WASHINGTONJune 16, 2015 /PRNewswire-USNewswire/ -- The Concord Coalition said today that worrisome long-term projections from the Congressional Budget Office (CBO) show why comprehensive budget reforms are crucial to the country's future -- and should be a central focus of the 2016 presidential candidates.
"Today's Long-Term Budget Outlook should be considered an essential campaign primer for the presidential candidates in both parties," says Concord Coalition Executive Director Robert L. Bixby. "It shows why the next president, working with Congress, must move quickly and effectively to put the country on a more sustainable course. Otherwise we can expect increasingly severe budgetary difficulties, rapidly growing government debt and a weaker economy. These challenges and proposed solutions must be discussed during the presidential campaign so that the person who enters the Oval Office in early 2017 will have a clear mandate to act."
Earlier this year the budget office warned that under current law the federal deficit, after dropping in recent years, would begin rising again after 2016, with the government adding trillions of dollars to its accumulated debt over the next decade. Today's report, looking out over the next 25 years, projects even greater difficulties beyond 2025.
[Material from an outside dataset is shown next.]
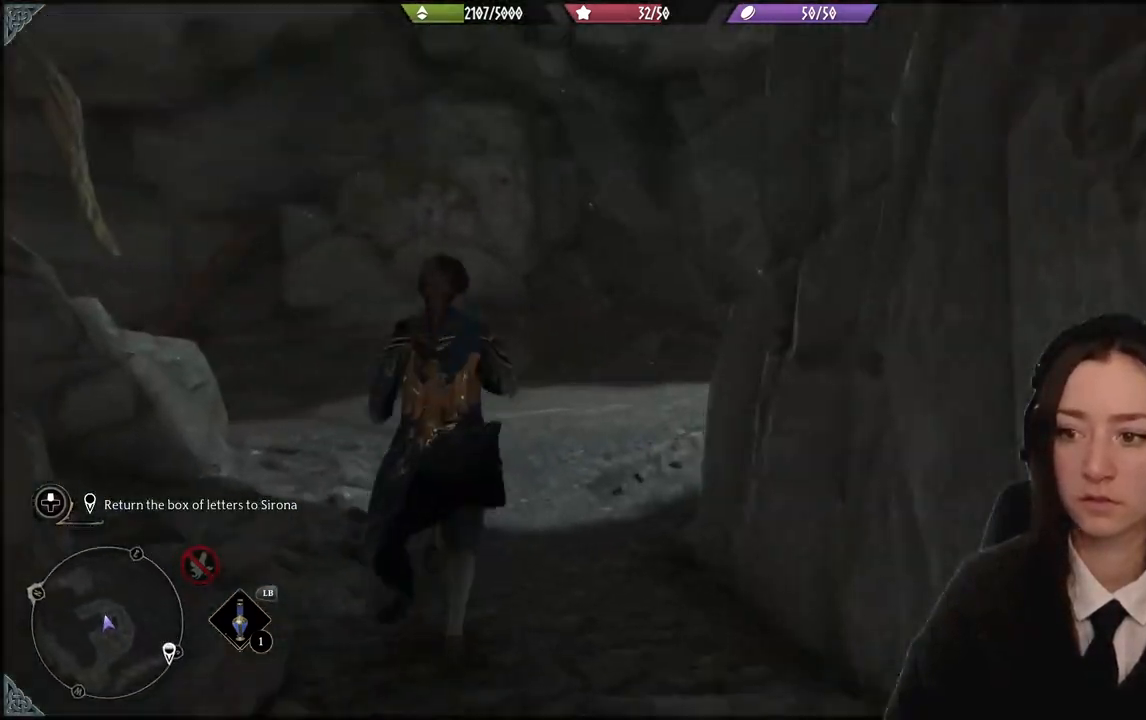
{"buttons": [], "left_stick": "up-left", "right_stick": "left", "events": [[201, "right_stick", "left"]]}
The federal debt held by the public is already quite high by historical standards at 74 percent of GDP. The budget office projects that if current laws were to remain generally unchanged, by 2040 the debt could reach or even exceed 103 percent of GDP -- harming the economy while still continuing on an upward path.
The CBO issued sobering guidance about the magnitude of the changes that policymakers need to contemplate. Achieving the same level of debt relative to the economy by 2040 as we have now would require a $210 billion cut in spending or increase in revenues -- about $1,450 per person -- every year for 25 years from the levels assumed in current projections.
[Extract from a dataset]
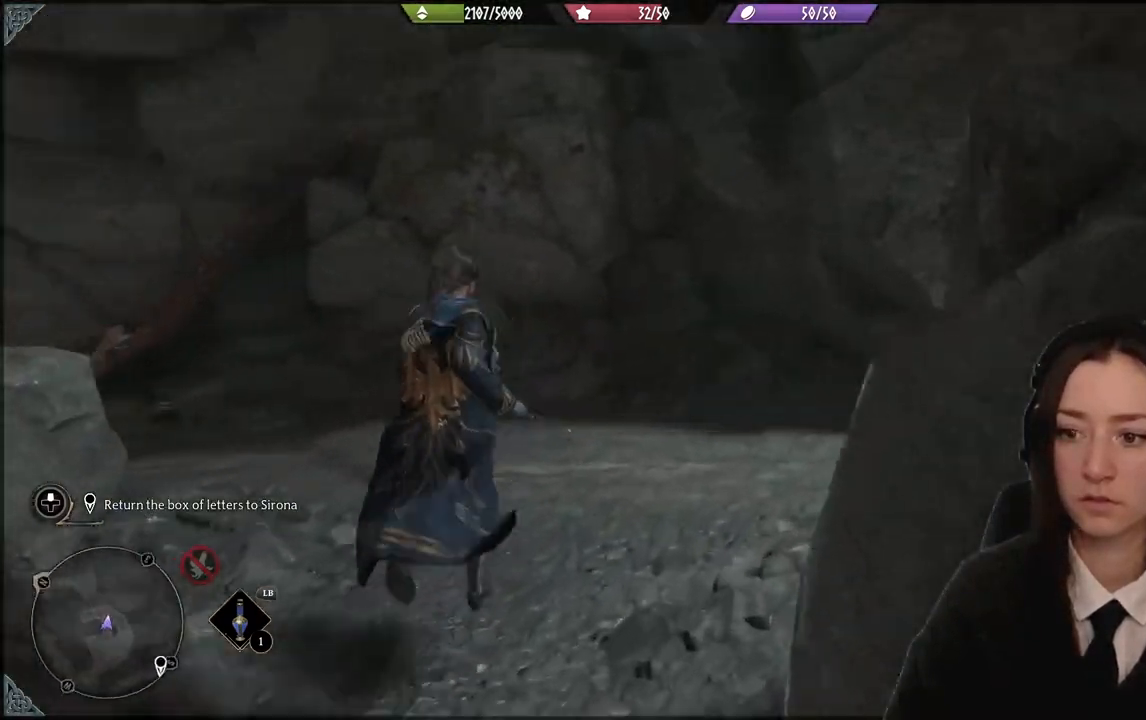
{"buttons": [], "left_stick": "up-left", "right_stick": "up-left", "events": [[500, "right_stick", "up-left"]]}
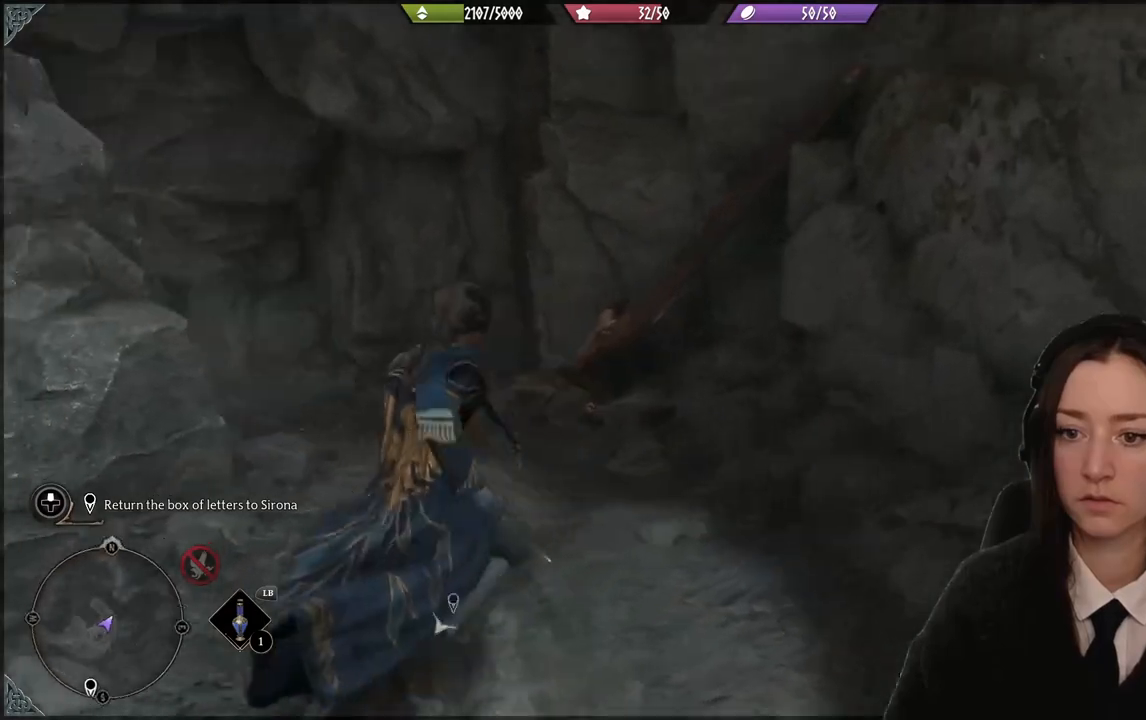
{"buttons": [], "left_stick": "up-left", "right_stick": "left", "events": [[201, "right_stick", "left"]]}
To reduce the debt to its 50-year average (38 percent of GDP) would require a $480 billion cut in spending or increase in taxes every year.
The CBO report makes clear that an aging population and rising health costs represent the dominant factors driving long-term debt projections. As more baby boomers retire, the government must spend larger and larger sums of money just to provide them with the same level of benefits per person as in the past.
Federal spending on Social Security and the government's major health programs would rise to 14.2 percent of GDP in 2040, more than twice the 6.5 percent average for the past half-century.
Interest payments on the debt would become more and more burdensome for taxpayers, rising to 4.3 percent of GDP in 2040, up from the average of only 2 percent for the past 50 years.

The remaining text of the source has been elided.